The new income mandate for sponsors may seem modest, but it could prove insurmountable for many mired in the low-wage factory, agricultural and service jobs that are the mainstay of recent immigrants. Even a worker earning $9 an hour--considered decent earnings among many immigrants here--has an annual salary of only $18,720 based on a 40-hour week.
“I don’t think it’s fair that just because we earn less, because we do the work that no one else wants to do, that we shouldn’t be able to bring our families,” said Ana Reyes, 50, a legal immigrant from El Salvador who would like to petition for her 77 year-old mother, Mercedes Jaco. Reyes and her husband, a carpenter, earn $17,000 a year, she said. “People want us here to work, but they don’t want us to have our families,” Reyes said. “That’s not just.”
The new sponsorship guidelines were originally due in December, but INS officials now say the oft-postponed rules should be unveiled within weeks. Amid reports that U.S. consulates abroad were already imposing stiffer standards, Secretary of State Madeleine Albright cabled all diplomatic and consular posts this spring reminding them that immigrant visas should be processed under the longtime standards.
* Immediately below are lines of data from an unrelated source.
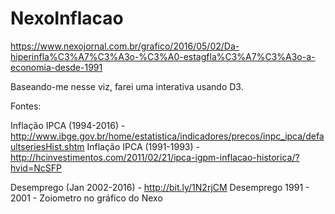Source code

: # NexoInflacao

https://www.nexojornal.com.br/grafico/2016/05/02/Da-hiperinfla%C3%A7%C3%A3o-%C3%A0-estagfla%C3%A7%C3%A3o-a-economia-desde-1991

Baseando-me nesse viz, farei uma interativa usando D3.

Fontes:

Inflação IPCA (1994-2016) - http://www.ibge.gov.br/home/estatistica/indicadores/precos/inpc_ipca/defaultseriesHist.shtm
Inflação IPCA (1991-1993) -  http://hcinvestimentos.com/2011/02/21/ipca-igpm-inflacao-historica/?hvid=NcSFP

Desemprego (Jan 2002-2016) - http://bit.ly/1N2rjCM
Desemprego 1991 - 2001 - Zoiometro no gráfico do Nexo
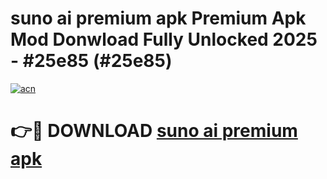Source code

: # suno ai premium apk Premium Apk Mod Donwload Fully Unlocked 2025 - #25e85 (#25e85)

[![acn](https://github.com/user-attachments/assets/0f9c940e-d8b0-45ae-aac7-cd30a18b3e1c)](https://apps.libra.edu.pl/?title=suno_ai_premium_apk&ref=10FE)

# 👉🔴 DOWNLOAD [suno ai premium apk](https://apps.libra.edu.pl/?title=suno_ai_premium_apk&ref=10FE)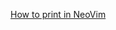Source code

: [How to print in NeoVim](https://neovim.discourse.group/t/how-to-print-a-string-with-many-lines-and-view-it-again-with-messages/2825)

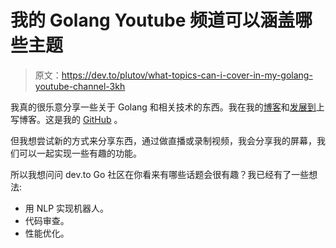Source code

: # 我的 Golang Youtube 频道可以涵盖哪些主题

> 原文：<https://dev.to/plutov/what-topics-can-i-cover-in-my-golang-youtube-channel-3kh>

我真的很乐意分享一些关于 Golang 和相关技术的东西。我在我的[博客](http://pliutau.com/)和[发展到](https://dev.to/plutov)上写博客。这是我的 [GitHub](https://github.com/plutov) 。

但我想尝试新的方式来分享东西，通过做直播或录制视频，我会分享我的屏幕，我们可以一起实现一些有趣的功能。

所以我想问问 dev.to Go 社区在你看来有哪些话题会很有趣？我已经有了一些想法:

*   用 NLP 实现机器人。
*   代码审查。
*   性能优化。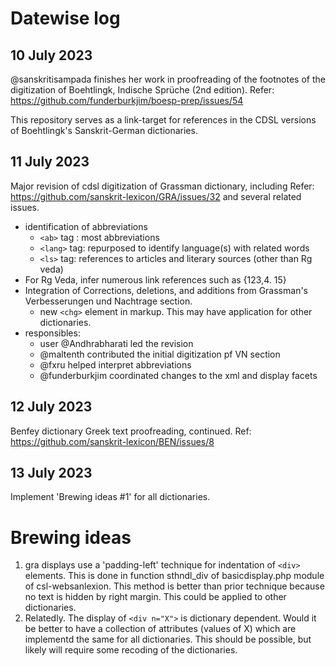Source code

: # Datewise log

## 10 July 2023

@sanskritisampada finishes her work in proofreading of the footnotes
of the digitization of Boehtlingk, Indische Sprüche (2nd edition).
Refer: https://github.com/funderburkjim/boesp-prep/issues/54

This repository serves as a link-target for references in the CDSL versions of Boehtlingk's Sanskrit-German dictionaries.

## 11 July 2023

Major revision of cdsl digitization of Grassman dictionary, including
Refer: https://github.com/sanskrit-lexicon/GRA/issues/32  and several related issues.

* identification of abbreviations
  * `<ab>` tag : most abbreviations
  * `<lang>` tag: repurposed to identify language(s) with related words
  * `<ls>` tag:  references to articles and literary sources (other than Rg veda)
* For Rg Veda, infer numerous link references such as {123,4. 15}
* Integration of Corrections, deletions, and additions from Grassman's
  Verbesserungen und Nachtrage section.
  * new `<chg>` element in markup.  This may have application for other
   dictionaries.
* responsibles:
  * user @Andhrabharati led the revision
  * @maltenth contributed the initial digitization pf VN section
  * @fxru helped interpret abbreviations
  * @funderburkjim coordinated changes to the xml and display facets

## 12 July 2023
 Benfey dictionary Greek text proofreading, continued.
 Ref: https://github.com/sanskrit-lexicon/BEN/issues/8

## 13 July 2023
Implement 'Brewing ideas #1' for all dictionaries.

# Brewing ideas
  1. gra displays use a 'padding-left' technique for indentation of `<div>` elements.  This is done in function sthndl_div of basicdisplay.php module of csl-websanlexion.
  This method is better than prior technique because no text is hidden by right margin.
   This could be applied to other dictionaries.
  3. Relatedly.  The display of  `<div n="X">` is dictionary dependent.  Would it be better to have a collection of
     attributes (values of X) which are implementd the same for all dictionaries.  This should be possible, but
     likely will require some recoding of the dictionaries.
  
  
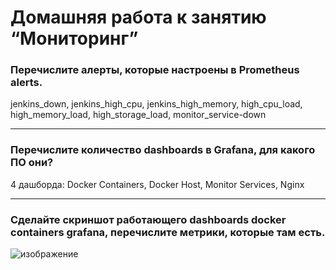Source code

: # Домашняя работа к занятию “Мониторинг”
### Перечислите алерты, которые настроены в Prometheus alerts.
jenkins_down, jenkins_high_cpu, jenkins_high_memory, high_cpu_load, high_memory_load, high_storage_load, monitor_service-down
***
### Перечислите количество dashboards в Grafana, для какого ПО они?
4 дашборда: Docker Containers, Docker Host, Monitor Services, Nginx
***
### Сделайте скриншот работающего dashboards docker containers grafana, перечислите метрики, которые там есть.
![изображение](https://github.com/user-attachments/assets/1f3ff4ac-1eae-4aa8-9073-1074e81de14a)

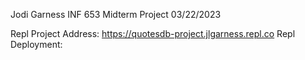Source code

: Jodi Garness
INF 653 
Midterm Project
03/22/2023


Repl Project Address: https://quotesdb-project.jlgarness.repl.co
Repl Deployment: 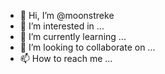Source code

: - 👋 Hi, I’m @moonstreke
- 👀 I’m interested in ...
- 🌱 I’m currently learning ...
- 💞️ I’m looking to collaborate on ...
- 📫 How to reach me ...

<!---
moonstreke/moonstreke is a ✨ special ✨ repository because its `README.md` (this file) appears on your GitHub profile.
You can click the Preview link to take a look at your changes.
--->
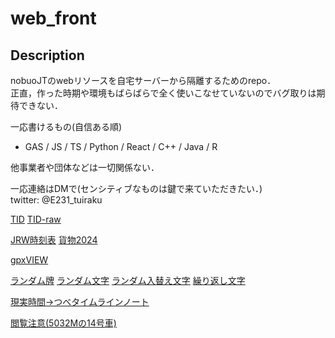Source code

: # web_front

## Description

nobuoJTのwebリソースを自宅サーバーから隔離するためのrepo．  
正直，作った時期や環境もばらばらで全く使いこなせていないのでバグ取りは期待できない．  

一応書けるもの(自信ある順)  
  - GAS / JS / TS / Python / React / C++ / Java / R   

他事業者や団体などは一切関係ない．  

一応連絡はDMで(センシティブなものは鍵で来ていただきたい．)  
twitter: @E231_tuiraku  

[TID](https://nobuojt.github.io/web_front/tid/index.html)
[TID-raw](https://nobuojt.github.io/web_front/getMetroTIDraw.html)

[JRW時刻表](https://nobuojt.github.io/web_front/timetableRef_JRwest.html)
[貨物2024](https://nobuojt.github.io/web_front/jrf_timetable2024.htm)

[gpxVIEW](https://nobuojt.github.io/web_front/gpx_readwrite/index.html)

[ランダム牌](https://nobuojt.github.io/web_front/string系/random_maj.html)
[ランダム文字](https://nobuojt.github.io/web_front/string系/random_str.html?str=ｾｲｱｯ!)
[ランダム入替え文字](https://nobuojt.github.io/web_front/string系/random_str_line.html?str=ｾｲｱｯ!)
[繰り返し文字](https://nobuojt.github.io/web_front/string系/str_repeat.html?str=ｾｲｱｯ!)

[現実時間→つべタイムラインノート](https://nobuojt.github.io/web_front/BF4.html)

[閲覧注意(5032Mの14号車)](https://nobuojt.github.io/web_front/in_car_number_14_at_5032M.html)
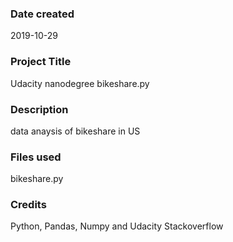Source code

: ### Date created
2019-10-29

### Project Title
Udacity nanodegree bikeshare.py

### Description
data anaysis of bikeshare in US

### Files used
bikeshare.py

### Credits
Python, Pandas, Numpy and Udacity
Stackoverflow
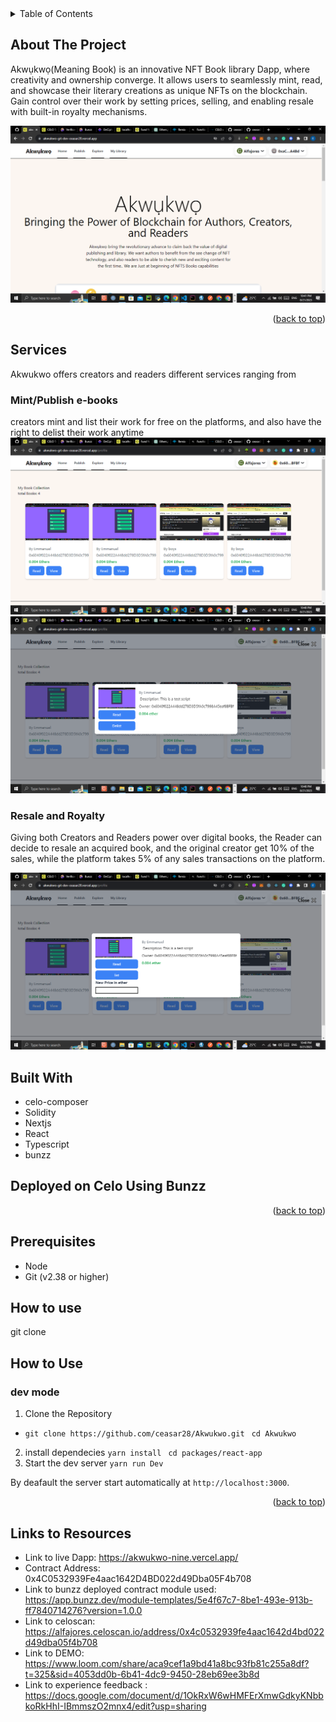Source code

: <!-- TABLE OF CONTENTS -->
<details>
  <summary>Table of Contents</summary>
  <ol>
    <li><a href="#about-the-project">About The Project</a></li>
    <li><a href="#built-with">Built With</a></li>
    <li><a href="#prerequisites">Prerequisites</a></li>
    <li><a href="#installation">How to install</a></li>
    <li><a href="#usage">Usage</a></li>
    <li><a href="#roadmap">Roadmap</a></li>
    <li><a href="#contributing">Contributing</a></li>
    <li><a href="#license">License</a></li>
    <li><a href="#contact">Contact</a></li>
  </ol>
</details>

<!-- ABOUT THE PROJECT -->

## About The Project

Akwụkwọ(Meaning Book) is an innovative NFT Book library Dapp, where creativity and ownership converge. It allows users to seamlessly mint, read, and showcase their literary creations as unique NFTs on the blockchain. Gain control over their work by setting prices, selling, and enabling resale with built-in royalty mechanisms.

![snapshot](<https://github.com/ceasar28/Akwukwo/blob/Dev/packages/react-app/assests/images/Screenshot%20(357).png>)

<p align="right">(<a href="#top">back to top</a>)</p>

## Services

Akwukwo offers creators and readers different services ranging from

### Mint/Publish e-books

creators mint and list their work for free on the platforms, and also have the right to delist their work anytime
![snapshot](<https://github.com/ceasar28/Akwukwo/blob/Dev/packages/react-app/assests/images/Screenshot%20(363).png>)
![snapshot](<https://github.com/ceasar28/Akwukwo/blob/Dev/packages/react-app/assests/images/Screenshot%20(364).png>)

### Resale and Royalty

Giving both Creators and Readers power over digital books, the Reader can decide to resale an acquired book, and the original creator get 10% of the sales, while the platform takes 5% of any sales transactions on the platform.

![snapshot](<https://github.com/ceasar28/Akwukwo/blob/Dev/packages/react-app/assests/images/Screenshot%20(365).png>)

## Built With

- celo-composer
- Solidity
- Nextjs
- React
- Typescript
- bunzz

## Deployed on Celo Using Bunzz

<p align="right">(<a href="#top">back to top</a>)</p>

<!-- GETTING STARTED -->

## Prerequisites

- Node
- Git (v2.38 or higher)

## How to use

git clone

## How to Use

### dev mode

1. Clone the Repository

- `git clone https://github.com/ceasar28/Akwukwo.git`
  ` cd Akwukwo`

2. install dependecies
   `yarn install`
   ` cd packages/react-app`
3. Start the dev server
   `yarn run Dev `

By deafault the server start automatically at `http://localhost:3000`.

<p align="right">(<a href="#top">back to top</a>)</p>

## Links to Resources

- Link to live Dapp: https://akwukwo-nine.vercel.app/
- Contract Address: 0x4C0532939Fe4aac1642D4BD022d49Dba05F4b708
- Link to bunzz deployed contract module used: https://app.bunzz.dev/module-templates/5e4f67c7-8be1-493e-913b-ff7840714276?version=1.0.0
- Link to celoscan: https://alfajores.celoscan.io/address/0x4c0532939fe4aac1642d4bd022d49dba05f4b708
- Link to DEMO: https://www.loom.com/share/aca9cef1a9bd41a8bc93fb81c255a8df?t=325&sid=4053dd0b-6b41-4dc9-9450-28eb69ee3b8d
- Link to experience feedback : https://docs.google.com/document/d/1OkRxW6wHMFErXmwGdkyKNbbkoRkHhI-IBmmszO2mnx4/edit?usp=sharing
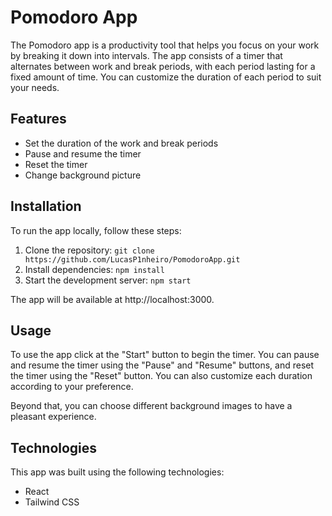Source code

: # Pomodoro App

The Pomodoro app is a productivity tool that helps you focus on your work by breaking it down into intervals. The app consists of a timer that alternates between work and break periods, with each period lasting for a fixed amount of time. You can customize the duration of each period to suit your needs.

## Features

- Set the duration of the work and break periods
- Pause and resume the timer
- Reset the timer
- Change background picture

## Installation

To run the app locally, follow these steps:

1. Clone the repository: `git clone https://github.com/LucasP1nheiro/PomodoroApp.git`
2. Install dependencies: `npm install`
3. Start the development server: `npm start`

The app will be available at http://localhost:3000.

## Usage

To use the app click at the "Start" button to begin the timer. You can pause and resume the timer using the "Pause" and "Resume" buttons, and reset the timer using the "Reset" button. You can also customize each duration according to your preference.

Beyond that, you can choose different background images to have a pleasant experience.

## Technologies

This app was built using the following technologies:

- React
- Tailwind CSS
A key imponderable in the new guidelines is to what extent sponsors facing unprecedented obligations will be willing to put themselves on the line, even for loved ones or close friends. An unforeseen event, such as a serious illness to an immigrant beneficiary, could easily force sponsors to exhaust their savings.
Under the law, those lacking sufficient income to bring in relatives have another option: They may seek outside sponsors willing to put their financial assets at risk for the new immigrants. These co-sponsors, who need not be relatives, will essentially act like co-signers on a loan, assuming the same risks as direct sponsors. Observers predict a sharp rise in “sponsor-shopping,” but convincing would-be sponsors may be a difficult task.
“I think a lot of people are going to be hesitant to sign those agreements and assume these responsibilities under the new sponsorship law,” predicted Juan Jose Gutierrez, executive director of One Stop Immigration, a social service agency in East Los Angeles. “You’re putting a lot on the line.”